In my last post here, I gave my best shot at what I think would be the first steps to starting your own cooperative preschool. In this second post, I'm going to try to simply describe the nuts and bolts of how our school works.
If you're entirely unfamiliar with our model, please take a look at my Cooperative Manifesto in which I attempted back during the dawn of my blog to provide a sort of socio-economic-political context for what we do.
How our school works . . .
The parents own the school, so they are the ones who hire, pay, and evaluate. In other words, as the teacher, and only paid employee, I have 60+ bosses. At the same time, a big part of my job is instructing and managing these same parents as they work in the classroom as assistant teachers. We are affiliated with North Seattle College, along with some 40 other cooperative preschools, a relationship through which we receive our insurance, administrative and marketing support, executive training, and most importantly, parent education.
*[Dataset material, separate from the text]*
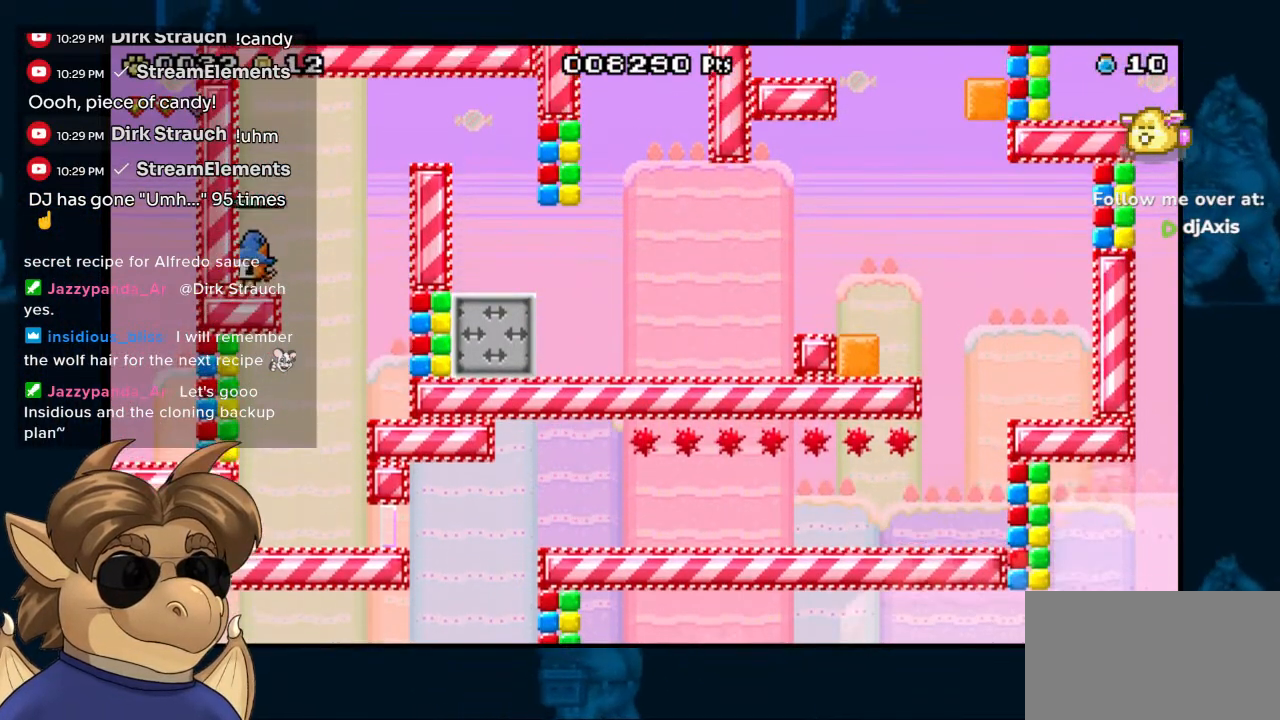
{"dt_ms": 500, "buttons": ["B", "DPAD_RIGHT"], "left_stick": "center", "right_stick": "center", "events": [[17, "DPAD_LEFT", "up"], [133, "DPAD_RIGHT", "down"], [167, "B", "down"]]}
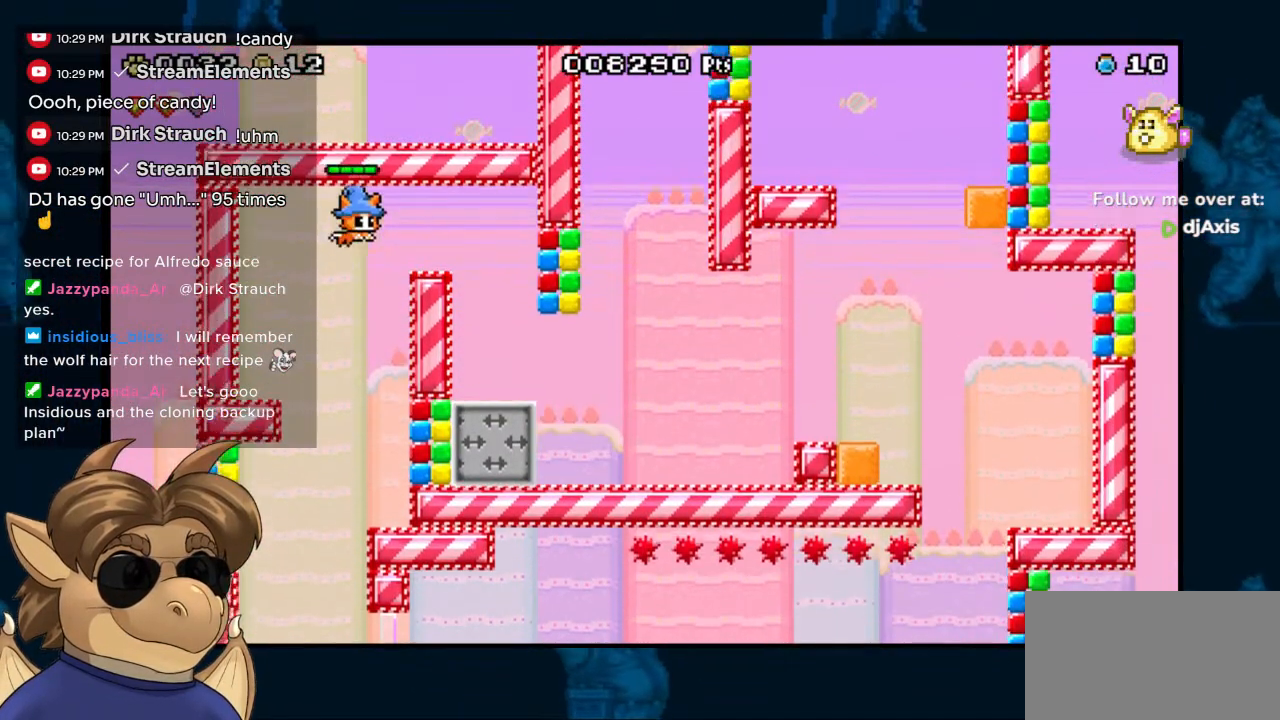
{"dt_ms": 1000, "buttons": ["DPAD_RIGHT"], "left_stick": "center", "right_stick": "center"}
As is true with most cooperatives, our tuition is quite low, which is made possible because parent involvement is quite high.
Parent Responsibilities
Parents enrolled in our school take on 3 main responsibilities.
- Parent meetings: The entire adult community convenes once a month, in the evening, at a "parent meeting," half of which is spent on the business of running the co-op, the other half on parent education under the instruction of a parent educator provided by the college. Our parents are technically enrolled as students at the college. This is credit-earning classroom time dedicated to helping parents become better parents and, importantly for our school, better teachers. When families move on from our school, they often cite the parent education as the thing they miss the most. The parent educator also attends class once a week to work with parents in a classroom setting.
- Parent jobs: Each family takes on one of the dozens of outside the classroom "jobs" necessary to make the school run. Some choose a position on the board, which is generally more work, but with the compensation that you don't need to to take a turn in the weekly weekend school cleaning rotation. Our all-school board is new this year. In the past, we've operated each of our "classes" as separate schools, with their own boards. Other parent jobs might include things like field trip coordinator, photographer, gardener, teacher's assistant, purchaser, maintenance, or fundraiser.
- Work in the classroom as assistant teacher: Each family provides an adult to work in the classroom as an assistant teacher once a week under my instruction and supervision. Most often this adult is a mother, although fathers, grandparents, and even paid caregivers sometimes take on this responsibility depending on what works best for the families.
Classroom schedule and parent roles
I teach three classes -- Pre-3's, 3's, and 4-5's. Rachel Troutman will teach our new kindergarten next year. I'm going to use our 3's class in my examples where our child-adult ratios are about 3:1. Our ratio in the Pre-3 class is 2:1, while it's about 4:1 in the 4-5's.
- Discovery Time: We start our day with an indoor free play period featuring a number of "stations," such as art, blocks, sensory, drama, table toys, and snack. Each station is the primary responsibility of a parent-teacher. Ideally, as parents arrive, I take a moment to fill-in the parent-teachers about my expectations for their stations for the day, instructions (if necessary), and what to look for both in terms of individual children or group dynamics. During this time, I expect the parent-teachers to stick to their stations and to focus on the children, limiting their adult conversations. I rotate through the stations in a kind of intuitive pattern, striving to be where I'm most needed, role-model teacher behavior, and get some time with each of the kids.
- Clean-up: Just before I beat the drum that signals our first transition of the day, I make the rounds of the stations, if necessary, to let the parent-teachers know my expectations for how their station should be cleaned-up. While there are some aspects adults need to handle (e.g., sanitizing, really getting paint brushes clean, etc.) the onus is primarily on the children to put the school back in order. I often say that this is the core of our curriculum, the time when the children really claim ownership of their classroom, and I don't care if it takes a half hour to complete, I want the children to be in charge of it. One of the biggest challenges for me is convincing the parent-teachers to get out of the way and let the children do it for themselves.
- Circle time: This is our daily community meeting, a place for singing songs and telling stories, of course, but also for sharing exciting topics from home, addressing issues in the classroom, or giving compliments to our friends. The parents join us at circle time and I expect them to fully participate (e.g., singing and dancing), while also helping children manage themselves in group settings.
- Outdoor time: This outdoor free play period also features stations such as workbench, art, sand pit, and garden, again "staffed" by parent-teachers. This outdoor time runs very much like the indoor free-play period.
- Clean up and story circle: We end our day sitting together again as I read a story before releasing the children to their parents.